═════ MATERIAL FOR THE TASK ═════

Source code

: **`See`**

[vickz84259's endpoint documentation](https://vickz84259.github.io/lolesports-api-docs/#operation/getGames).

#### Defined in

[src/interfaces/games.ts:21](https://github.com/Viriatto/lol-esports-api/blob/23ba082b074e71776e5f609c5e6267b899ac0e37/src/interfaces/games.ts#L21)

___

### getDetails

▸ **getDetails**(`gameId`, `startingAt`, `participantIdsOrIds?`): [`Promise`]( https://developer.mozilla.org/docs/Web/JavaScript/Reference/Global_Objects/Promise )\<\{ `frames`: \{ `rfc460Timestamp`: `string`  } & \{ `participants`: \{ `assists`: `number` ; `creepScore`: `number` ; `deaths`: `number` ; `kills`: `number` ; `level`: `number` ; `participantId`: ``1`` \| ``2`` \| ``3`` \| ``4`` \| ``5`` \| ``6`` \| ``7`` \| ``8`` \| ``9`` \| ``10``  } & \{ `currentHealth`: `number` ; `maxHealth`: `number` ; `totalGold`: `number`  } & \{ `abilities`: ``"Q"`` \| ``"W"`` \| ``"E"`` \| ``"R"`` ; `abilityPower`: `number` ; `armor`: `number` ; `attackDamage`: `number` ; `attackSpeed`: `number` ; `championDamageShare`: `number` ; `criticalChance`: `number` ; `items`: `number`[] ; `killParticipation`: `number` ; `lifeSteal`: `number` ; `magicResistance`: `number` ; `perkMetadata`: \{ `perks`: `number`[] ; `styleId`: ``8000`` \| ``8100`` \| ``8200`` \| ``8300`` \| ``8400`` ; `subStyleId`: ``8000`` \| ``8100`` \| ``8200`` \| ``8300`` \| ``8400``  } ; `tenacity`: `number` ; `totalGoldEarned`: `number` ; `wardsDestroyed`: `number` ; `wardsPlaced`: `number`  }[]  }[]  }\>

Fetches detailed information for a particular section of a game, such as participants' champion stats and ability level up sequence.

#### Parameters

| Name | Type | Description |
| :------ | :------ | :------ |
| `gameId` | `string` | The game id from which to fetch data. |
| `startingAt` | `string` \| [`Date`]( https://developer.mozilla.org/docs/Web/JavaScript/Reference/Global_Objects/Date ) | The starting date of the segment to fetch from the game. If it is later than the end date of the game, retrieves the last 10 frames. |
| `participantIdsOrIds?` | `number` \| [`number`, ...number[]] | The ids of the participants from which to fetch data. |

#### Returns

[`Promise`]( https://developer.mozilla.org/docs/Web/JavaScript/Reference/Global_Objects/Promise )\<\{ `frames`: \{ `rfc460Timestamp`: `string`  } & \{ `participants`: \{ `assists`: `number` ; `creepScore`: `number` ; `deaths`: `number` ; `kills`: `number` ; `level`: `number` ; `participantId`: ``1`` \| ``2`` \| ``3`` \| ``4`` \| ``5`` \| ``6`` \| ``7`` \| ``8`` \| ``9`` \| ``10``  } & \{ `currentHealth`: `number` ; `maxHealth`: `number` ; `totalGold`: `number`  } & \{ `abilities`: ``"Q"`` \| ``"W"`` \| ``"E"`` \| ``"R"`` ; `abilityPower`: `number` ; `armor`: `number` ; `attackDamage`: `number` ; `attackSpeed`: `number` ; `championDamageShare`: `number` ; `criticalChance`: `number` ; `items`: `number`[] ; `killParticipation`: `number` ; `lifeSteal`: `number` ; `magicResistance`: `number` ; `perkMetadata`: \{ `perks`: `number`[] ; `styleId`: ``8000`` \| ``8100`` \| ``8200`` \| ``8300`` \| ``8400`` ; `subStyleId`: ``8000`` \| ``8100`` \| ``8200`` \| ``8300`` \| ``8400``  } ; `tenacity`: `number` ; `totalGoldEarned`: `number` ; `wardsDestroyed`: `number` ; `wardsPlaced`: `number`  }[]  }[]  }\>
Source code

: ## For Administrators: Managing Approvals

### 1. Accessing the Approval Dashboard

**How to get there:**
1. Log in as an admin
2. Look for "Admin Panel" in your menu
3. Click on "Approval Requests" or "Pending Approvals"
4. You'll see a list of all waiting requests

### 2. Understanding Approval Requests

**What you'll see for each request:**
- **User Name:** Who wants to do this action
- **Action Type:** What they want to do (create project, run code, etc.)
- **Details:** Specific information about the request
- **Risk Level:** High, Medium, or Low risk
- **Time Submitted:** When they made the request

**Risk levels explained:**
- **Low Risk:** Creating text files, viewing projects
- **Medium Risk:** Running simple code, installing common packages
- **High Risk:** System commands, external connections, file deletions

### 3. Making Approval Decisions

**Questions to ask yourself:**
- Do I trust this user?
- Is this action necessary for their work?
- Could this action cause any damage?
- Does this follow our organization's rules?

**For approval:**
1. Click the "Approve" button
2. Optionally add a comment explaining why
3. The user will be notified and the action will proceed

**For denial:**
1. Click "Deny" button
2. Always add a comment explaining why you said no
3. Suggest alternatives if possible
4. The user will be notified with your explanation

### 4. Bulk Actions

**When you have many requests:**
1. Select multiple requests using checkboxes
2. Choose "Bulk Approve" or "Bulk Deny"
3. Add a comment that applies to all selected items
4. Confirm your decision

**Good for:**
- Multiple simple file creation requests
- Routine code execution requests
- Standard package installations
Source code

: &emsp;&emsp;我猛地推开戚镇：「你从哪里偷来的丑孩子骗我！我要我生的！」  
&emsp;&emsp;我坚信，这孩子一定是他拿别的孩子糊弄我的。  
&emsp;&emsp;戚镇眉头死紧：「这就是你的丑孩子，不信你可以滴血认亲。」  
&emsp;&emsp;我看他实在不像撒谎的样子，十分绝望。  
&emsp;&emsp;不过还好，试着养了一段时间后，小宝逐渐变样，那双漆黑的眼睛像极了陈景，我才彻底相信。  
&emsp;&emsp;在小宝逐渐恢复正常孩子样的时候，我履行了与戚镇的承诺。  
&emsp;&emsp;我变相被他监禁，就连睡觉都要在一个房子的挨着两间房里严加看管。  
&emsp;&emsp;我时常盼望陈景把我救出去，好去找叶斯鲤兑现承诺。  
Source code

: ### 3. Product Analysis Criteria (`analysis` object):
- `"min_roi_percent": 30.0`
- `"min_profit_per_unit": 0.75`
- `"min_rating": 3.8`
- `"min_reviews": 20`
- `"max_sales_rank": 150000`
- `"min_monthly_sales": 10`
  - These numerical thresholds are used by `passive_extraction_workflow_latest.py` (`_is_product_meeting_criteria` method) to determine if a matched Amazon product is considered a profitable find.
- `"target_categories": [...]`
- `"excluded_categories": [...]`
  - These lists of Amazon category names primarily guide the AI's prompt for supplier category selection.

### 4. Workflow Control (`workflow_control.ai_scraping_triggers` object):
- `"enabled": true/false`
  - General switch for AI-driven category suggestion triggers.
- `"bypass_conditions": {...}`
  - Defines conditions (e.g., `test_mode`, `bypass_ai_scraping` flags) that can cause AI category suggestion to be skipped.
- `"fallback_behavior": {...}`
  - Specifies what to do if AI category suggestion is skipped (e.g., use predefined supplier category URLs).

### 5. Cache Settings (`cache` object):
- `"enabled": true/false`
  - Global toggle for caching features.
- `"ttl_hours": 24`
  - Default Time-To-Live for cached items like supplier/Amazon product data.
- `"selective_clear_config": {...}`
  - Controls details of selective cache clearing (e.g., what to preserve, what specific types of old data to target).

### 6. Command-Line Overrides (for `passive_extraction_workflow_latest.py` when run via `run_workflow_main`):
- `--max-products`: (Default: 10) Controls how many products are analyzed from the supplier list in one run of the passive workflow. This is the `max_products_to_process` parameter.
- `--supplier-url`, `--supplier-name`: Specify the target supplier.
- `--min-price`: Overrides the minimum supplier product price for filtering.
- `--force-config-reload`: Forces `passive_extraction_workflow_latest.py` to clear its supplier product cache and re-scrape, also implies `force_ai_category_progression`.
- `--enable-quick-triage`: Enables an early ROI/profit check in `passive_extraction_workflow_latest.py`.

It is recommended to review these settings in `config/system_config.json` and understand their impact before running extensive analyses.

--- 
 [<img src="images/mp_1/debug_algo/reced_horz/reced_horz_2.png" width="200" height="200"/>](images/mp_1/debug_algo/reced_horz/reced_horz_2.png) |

═════

**REQUIRED ACTION**: Pick out every row above containing the word "that" and copy each one in full.

**TASK ANSWER**:
3. Add a comment that applies to all selected items
  - Defines conditions (e.g., `test_mode`, `bypass_ai_scraping` flags) that can cause AI category suggestion to be skipped.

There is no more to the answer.